Traktörün ve döverbiçerin Çukurova topraklarına inmesiyle kabuk değiştiren çizmeli ağalar devri Yaşar Kemal romanlarında enfes anlatılır, bilirsin. Ama bugün mega kentte gayrimülk zengini haline gelmiş, boğazdaki yalıları mesken tutmuş, dünün ırgatlarından sonra modern emekçiler ordusunun zincirlerini eline almış burjuva portrelerini daha çok yazmaya ihtiyaç var. Suat Derviş’ten sonra böylesi eserler arıyor insan. Efsun’u okurken bu hisse yaklaştığım epeyce an oldu. Nedense İlya Ehrenburg’un “Tröst” romanını da hatırladım: Milyonlarca insanın hayatını rakamlarla yarıştıran ve rakamlar uğruna emekçi hayatlara berbat kaderler çizen tekellerin dünyasını. Bir okur olarak, oralardan bir şeyleri alıp Efsun’a getirmek istedim.

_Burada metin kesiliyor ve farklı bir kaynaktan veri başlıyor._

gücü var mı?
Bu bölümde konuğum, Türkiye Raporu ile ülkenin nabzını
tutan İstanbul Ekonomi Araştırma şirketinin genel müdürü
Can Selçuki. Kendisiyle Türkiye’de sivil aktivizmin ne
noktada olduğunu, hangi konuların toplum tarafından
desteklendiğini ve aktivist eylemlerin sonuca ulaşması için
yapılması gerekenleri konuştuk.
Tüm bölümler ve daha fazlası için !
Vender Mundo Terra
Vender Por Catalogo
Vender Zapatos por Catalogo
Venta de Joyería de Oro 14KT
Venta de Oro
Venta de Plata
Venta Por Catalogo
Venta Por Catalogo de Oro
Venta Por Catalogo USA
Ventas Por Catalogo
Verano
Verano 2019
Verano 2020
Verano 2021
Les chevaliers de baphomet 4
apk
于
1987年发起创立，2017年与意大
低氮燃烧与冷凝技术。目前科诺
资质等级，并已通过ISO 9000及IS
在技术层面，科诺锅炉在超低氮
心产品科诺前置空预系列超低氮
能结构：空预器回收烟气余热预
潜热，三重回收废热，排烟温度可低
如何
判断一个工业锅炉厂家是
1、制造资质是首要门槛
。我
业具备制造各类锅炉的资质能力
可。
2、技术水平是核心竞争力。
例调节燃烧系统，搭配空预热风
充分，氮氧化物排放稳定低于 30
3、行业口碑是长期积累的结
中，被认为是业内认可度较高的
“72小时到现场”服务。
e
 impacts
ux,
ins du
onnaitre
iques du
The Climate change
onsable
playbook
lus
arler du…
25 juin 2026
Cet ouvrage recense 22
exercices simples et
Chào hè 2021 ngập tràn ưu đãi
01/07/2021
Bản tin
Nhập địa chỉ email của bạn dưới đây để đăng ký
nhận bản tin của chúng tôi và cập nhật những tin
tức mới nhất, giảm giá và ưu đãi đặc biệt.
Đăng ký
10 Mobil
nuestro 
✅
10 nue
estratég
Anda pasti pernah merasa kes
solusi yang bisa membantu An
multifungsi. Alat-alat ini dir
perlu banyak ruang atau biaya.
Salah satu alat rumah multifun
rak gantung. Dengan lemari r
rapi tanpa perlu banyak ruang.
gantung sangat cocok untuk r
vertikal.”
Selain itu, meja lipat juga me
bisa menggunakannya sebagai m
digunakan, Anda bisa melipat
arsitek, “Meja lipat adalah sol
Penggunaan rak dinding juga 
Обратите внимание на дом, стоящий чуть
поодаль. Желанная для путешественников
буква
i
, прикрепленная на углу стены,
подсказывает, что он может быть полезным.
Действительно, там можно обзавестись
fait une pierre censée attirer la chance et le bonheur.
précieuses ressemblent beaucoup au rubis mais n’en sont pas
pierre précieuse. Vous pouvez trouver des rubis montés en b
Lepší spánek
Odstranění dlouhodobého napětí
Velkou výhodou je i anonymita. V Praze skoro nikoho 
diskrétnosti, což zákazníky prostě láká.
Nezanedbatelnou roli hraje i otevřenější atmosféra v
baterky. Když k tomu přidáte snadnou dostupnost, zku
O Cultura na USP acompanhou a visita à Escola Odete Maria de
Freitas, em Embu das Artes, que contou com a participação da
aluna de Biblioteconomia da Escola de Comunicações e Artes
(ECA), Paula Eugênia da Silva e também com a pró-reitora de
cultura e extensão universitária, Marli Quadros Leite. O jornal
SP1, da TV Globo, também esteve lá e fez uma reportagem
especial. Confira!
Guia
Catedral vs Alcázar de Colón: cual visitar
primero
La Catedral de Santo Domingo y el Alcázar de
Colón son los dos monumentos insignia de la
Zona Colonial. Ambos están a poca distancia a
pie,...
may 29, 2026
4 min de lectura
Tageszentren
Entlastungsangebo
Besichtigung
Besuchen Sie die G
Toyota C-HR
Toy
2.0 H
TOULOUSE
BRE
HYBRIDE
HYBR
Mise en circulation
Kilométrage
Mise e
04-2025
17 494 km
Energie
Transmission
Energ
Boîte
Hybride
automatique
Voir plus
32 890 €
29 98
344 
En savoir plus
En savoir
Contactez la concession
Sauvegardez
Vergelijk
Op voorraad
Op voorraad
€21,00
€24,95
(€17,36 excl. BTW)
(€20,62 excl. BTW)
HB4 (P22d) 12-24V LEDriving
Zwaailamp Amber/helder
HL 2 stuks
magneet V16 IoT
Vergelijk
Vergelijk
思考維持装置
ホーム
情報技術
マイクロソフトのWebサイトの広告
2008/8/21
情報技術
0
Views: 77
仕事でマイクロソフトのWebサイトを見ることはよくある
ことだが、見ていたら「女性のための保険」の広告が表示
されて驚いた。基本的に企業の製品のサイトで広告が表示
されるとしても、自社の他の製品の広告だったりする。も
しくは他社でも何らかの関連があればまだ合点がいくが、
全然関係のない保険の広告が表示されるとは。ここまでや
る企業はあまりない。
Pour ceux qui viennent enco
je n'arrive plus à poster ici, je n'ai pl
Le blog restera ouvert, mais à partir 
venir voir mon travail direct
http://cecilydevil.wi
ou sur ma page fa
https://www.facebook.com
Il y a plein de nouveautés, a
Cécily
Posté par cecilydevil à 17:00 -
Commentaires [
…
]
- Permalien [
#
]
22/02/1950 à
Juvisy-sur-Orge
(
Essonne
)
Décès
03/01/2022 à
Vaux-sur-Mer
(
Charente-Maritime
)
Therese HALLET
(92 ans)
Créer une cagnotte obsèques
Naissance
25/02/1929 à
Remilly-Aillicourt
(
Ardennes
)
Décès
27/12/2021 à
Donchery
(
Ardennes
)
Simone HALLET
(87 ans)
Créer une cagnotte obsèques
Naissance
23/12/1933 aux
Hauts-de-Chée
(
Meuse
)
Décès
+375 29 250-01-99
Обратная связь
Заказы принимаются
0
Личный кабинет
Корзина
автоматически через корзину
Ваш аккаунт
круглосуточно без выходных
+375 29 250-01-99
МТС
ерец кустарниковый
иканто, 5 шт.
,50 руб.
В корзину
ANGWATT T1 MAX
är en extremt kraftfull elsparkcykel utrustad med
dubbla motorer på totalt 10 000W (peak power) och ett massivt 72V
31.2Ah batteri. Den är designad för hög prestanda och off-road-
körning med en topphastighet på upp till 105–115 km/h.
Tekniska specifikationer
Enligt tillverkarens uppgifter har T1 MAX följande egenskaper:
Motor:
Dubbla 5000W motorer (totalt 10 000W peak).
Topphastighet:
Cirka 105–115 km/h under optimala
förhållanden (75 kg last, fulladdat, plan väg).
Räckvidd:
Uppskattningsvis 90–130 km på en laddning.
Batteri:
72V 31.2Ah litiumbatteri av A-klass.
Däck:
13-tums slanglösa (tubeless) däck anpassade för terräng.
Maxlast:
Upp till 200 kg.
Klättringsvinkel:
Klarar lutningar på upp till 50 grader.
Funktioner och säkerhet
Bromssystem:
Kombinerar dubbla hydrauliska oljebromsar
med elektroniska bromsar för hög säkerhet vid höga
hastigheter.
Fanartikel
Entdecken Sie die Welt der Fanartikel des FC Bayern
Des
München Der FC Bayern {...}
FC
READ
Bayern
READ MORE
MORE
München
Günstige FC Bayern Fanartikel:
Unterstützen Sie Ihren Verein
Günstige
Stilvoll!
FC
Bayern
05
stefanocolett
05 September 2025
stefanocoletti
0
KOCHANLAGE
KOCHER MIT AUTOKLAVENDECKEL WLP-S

Kitabın “organik tatil”e dair yaratıcı diyalog bölümü de enteresan. Caner ve Efsun’a devrolan mirasın belirsiz bir gelecekte nasıl kullanılacağı sorusuyla birlikte düşününce, Çernişevski’nin “Nasıl yapmalı?” romanından aklını alamıyor insan. Zira kapitalist sistemde sosyalist adacıkları inşa etmenin romantizmi o dönemde çokça tartışılmış, Lenin çok defa bir tartışma kitabı olarak “Nasıl Yapmalı”yı eleştirel bir gözle okumayı tavsiye etmişti.
Sevgili dostum,
Resim sanatına ne kadar meraklı olduğumu, hani zaman olsa bıkıp usanmadan günlerce nasıl desenler çizebileceğimi bilemezsin. Wemeer’den Munch’a Picasso’dan da Silva’ya resim sanatını romana ustaca yedirdiğin için tebrik ediyorum. Ben kitabı okurken yanlarına iki ressam daha koydum: Köylü Ayaklanmalarının Ressamı Diego Rivera ve Kapital’in Ressamı Yüksel Arslan. Romanı işte böyle okudum.
Ha bu arada…
Efsun’da Amin Maalouf’tan yaptığın şu alıntı da memleketin hali ortadayken safiyane hayaller peşinde koşanlara gelsin: “Geleceğin yolları pusularla doluysa, takınılacak en berbat tavır, her şey çok güzel olacak diye mırıldana mırıldana gözü kapalı ilerlemek olacaktır.”
Daha fazlasını da söylerim ama gerek yok… Zira köşe yazısının sonuna geldik.
Sonuç olarak Efsun, pandemi ve esaret günlerinin özgün bir romanı olarak hep müstesna bir yerde duracak. Eline sağlık.
Özgür yarınlarda buluşmak dileğiyle, hoşça kal.